#### WHAT NEEDS TO BE DONE
Look through the lines below and copy each one that includes "POLYGON".

#### EXTRACTED ENTRIES
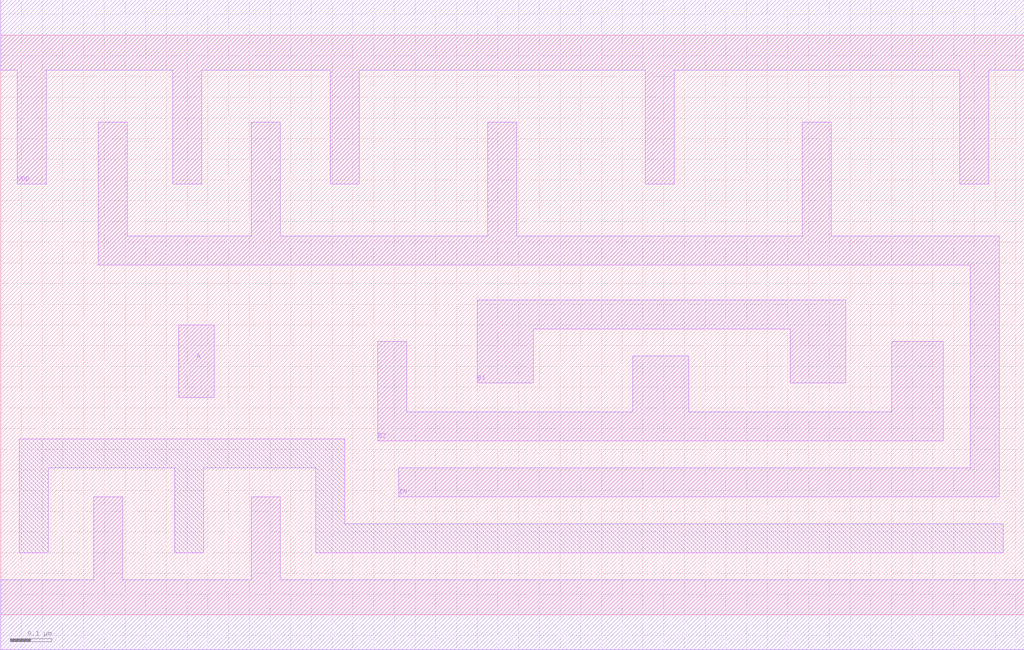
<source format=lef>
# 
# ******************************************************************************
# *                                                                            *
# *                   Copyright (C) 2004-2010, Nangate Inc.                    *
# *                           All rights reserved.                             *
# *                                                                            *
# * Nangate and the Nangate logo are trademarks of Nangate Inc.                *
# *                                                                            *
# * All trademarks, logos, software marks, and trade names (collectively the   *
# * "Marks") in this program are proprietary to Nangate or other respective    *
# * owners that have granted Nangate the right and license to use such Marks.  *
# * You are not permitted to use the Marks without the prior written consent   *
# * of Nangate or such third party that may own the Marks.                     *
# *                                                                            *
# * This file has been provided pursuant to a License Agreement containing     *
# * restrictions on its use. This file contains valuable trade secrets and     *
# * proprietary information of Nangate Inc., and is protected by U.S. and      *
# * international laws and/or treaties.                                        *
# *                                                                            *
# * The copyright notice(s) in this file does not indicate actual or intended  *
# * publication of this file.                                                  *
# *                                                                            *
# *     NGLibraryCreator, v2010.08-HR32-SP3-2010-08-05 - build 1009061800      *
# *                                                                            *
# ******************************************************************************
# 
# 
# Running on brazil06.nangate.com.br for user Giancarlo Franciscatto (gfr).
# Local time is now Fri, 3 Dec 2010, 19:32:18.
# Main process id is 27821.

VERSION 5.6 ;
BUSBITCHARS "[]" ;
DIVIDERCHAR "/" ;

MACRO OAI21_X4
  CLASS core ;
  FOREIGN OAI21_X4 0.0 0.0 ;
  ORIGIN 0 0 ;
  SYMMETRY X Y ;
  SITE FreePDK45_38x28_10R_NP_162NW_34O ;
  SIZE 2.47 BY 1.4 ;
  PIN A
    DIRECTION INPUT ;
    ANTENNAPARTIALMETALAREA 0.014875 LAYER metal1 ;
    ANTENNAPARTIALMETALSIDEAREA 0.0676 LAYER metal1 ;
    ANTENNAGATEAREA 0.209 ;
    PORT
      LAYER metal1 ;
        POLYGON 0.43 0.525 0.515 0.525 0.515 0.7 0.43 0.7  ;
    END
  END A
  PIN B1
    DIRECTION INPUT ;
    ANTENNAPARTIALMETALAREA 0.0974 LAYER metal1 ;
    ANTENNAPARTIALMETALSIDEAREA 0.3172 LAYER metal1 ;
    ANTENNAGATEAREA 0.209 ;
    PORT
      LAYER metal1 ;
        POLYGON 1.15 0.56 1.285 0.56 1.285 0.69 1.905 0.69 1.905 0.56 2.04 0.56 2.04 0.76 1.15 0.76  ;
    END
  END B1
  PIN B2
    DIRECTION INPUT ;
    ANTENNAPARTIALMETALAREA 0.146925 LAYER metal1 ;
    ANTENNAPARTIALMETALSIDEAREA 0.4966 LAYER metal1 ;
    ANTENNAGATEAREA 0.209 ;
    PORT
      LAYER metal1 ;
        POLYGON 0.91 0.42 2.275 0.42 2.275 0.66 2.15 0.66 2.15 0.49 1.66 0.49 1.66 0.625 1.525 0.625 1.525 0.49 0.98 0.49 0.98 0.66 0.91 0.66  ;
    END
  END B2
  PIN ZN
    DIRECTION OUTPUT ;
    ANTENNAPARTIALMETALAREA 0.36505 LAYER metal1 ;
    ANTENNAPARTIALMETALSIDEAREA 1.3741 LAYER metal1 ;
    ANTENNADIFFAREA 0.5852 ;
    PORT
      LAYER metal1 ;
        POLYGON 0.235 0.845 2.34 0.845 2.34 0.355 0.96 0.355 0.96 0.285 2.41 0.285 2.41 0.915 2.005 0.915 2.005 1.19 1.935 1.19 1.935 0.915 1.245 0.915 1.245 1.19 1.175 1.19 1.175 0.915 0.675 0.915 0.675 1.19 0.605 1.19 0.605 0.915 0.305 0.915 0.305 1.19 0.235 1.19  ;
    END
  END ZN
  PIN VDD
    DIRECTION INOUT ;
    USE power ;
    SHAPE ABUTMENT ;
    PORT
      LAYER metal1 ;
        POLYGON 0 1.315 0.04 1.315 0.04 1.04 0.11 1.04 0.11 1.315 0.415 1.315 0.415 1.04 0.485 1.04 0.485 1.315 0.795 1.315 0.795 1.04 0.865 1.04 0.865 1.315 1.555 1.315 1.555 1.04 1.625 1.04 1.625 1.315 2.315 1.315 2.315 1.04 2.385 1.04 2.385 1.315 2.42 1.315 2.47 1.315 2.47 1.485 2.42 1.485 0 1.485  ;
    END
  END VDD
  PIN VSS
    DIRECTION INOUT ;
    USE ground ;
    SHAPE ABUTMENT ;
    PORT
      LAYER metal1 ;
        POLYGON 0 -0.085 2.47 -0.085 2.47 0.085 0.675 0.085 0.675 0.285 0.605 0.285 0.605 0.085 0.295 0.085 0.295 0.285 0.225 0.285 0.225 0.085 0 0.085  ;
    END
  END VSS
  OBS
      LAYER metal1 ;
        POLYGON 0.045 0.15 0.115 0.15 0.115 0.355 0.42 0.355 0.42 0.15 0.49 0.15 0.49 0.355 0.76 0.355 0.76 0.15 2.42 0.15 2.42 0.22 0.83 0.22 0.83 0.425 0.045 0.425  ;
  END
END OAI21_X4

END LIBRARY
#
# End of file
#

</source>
==
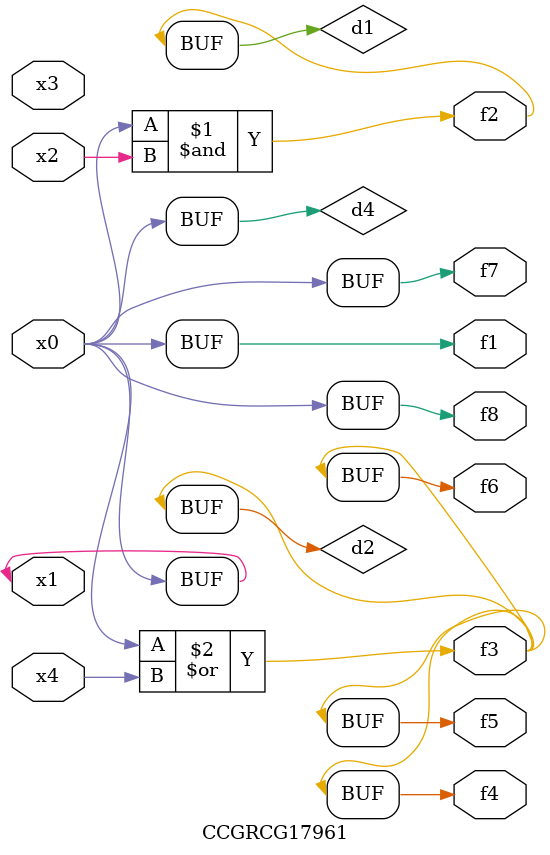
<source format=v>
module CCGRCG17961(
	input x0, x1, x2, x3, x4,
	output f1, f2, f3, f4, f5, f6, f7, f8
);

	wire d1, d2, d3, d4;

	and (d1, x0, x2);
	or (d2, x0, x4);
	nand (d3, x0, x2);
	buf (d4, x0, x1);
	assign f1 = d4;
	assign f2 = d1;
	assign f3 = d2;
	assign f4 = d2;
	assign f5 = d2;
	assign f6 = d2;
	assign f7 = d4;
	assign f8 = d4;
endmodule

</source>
* * *
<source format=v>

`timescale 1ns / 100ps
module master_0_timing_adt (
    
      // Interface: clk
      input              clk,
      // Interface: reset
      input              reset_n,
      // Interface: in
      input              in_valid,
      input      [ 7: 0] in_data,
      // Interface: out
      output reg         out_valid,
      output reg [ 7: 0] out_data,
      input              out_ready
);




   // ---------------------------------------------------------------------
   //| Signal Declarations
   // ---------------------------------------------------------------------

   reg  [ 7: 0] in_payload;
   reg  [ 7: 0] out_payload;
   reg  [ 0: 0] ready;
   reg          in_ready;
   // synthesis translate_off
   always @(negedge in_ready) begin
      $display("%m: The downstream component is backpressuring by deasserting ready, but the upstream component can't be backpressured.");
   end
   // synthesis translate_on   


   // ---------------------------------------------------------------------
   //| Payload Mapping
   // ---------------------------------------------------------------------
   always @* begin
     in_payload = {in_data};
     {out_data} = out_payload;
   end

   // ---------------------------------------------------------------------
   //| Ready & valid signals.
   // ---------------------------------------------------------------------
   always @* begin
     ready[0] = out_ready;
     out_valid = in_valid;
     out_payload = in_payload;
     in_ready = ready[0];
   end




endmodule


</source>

#### ANSWER TO THIS PROBLEM
        POLYGON 0.43 0.525 0.515 0.525 0.515 0.7 0.43 0.7  ;
        POLYGON 1.15 0.56 1.285 0.56 1.285 0.69 1.905 0.69 1.905 0.56 2.04 0.56 2.04 0.76 1.15 0.76  ;
        POLYGON 0.91 0.42 2.275 0.42 2.275 0.66 2.15 0.66 2.15 0.49 1.66 0.49 1.66 0.625 1.525 0.625 1.525 0.49 0.98 0.49 0.98 0.66 0.91 0.66  ;
        POLYGON 0.235 0.845 2.34 0.845 2.34 0.355 0.96 0.355 0.96 0.285 2.41 0.285 2.41 0.915 2.005 0.915 2.005 1.19 1.935 1.19 1.935 0.915 1.245 0.915 1.245 1.19 1.175 1.19 1.175 0.915 0.675 0.915 0.675 1.19 0.605 1.19 0.605 0.915 0.305 0.915 0.305 1.19 0.235 1.19  ;
        POLYGON 0 1.315 0.04 1.315 0.04 1.04 0.11 1.04 0.11 1.315 0.415 1.315 0.415 1.04 0.485 1.04 0.485 1.315 0.795 1.315 0.795 1.04 0.865 1.04 0.865 1.315 1.555 1.315 1.555 1.04 1.625 1.04 1.625 1.315 2.315 1.315 2.315 1.04 2.385 1.04 2.385 1.315 2.42 1.315 2.47 1.315 2.47 1.485 2.42 1.485 0 1.485  ;
        POLYGON 0 -0.085 2.47 -0.085 2.47 0.085 0.675 0.085 0.675 0.285 0.605 0.285 0.605 0.085 0.295 0.085 0.295 0.285 0.225 0.285 0.225 0.085 0 0.085  ;
        POLYGON 0.045 0.15 0.115 0.15 0.115 0.355 0.42 0.355 0.42 0.15 0.49 0.15 0.49 0.355 0.76 0.355 0.76 0.15 2.42 0.15 2.42 0.22 0.83 0.22 0.83 0.425 0.045 0.425  ;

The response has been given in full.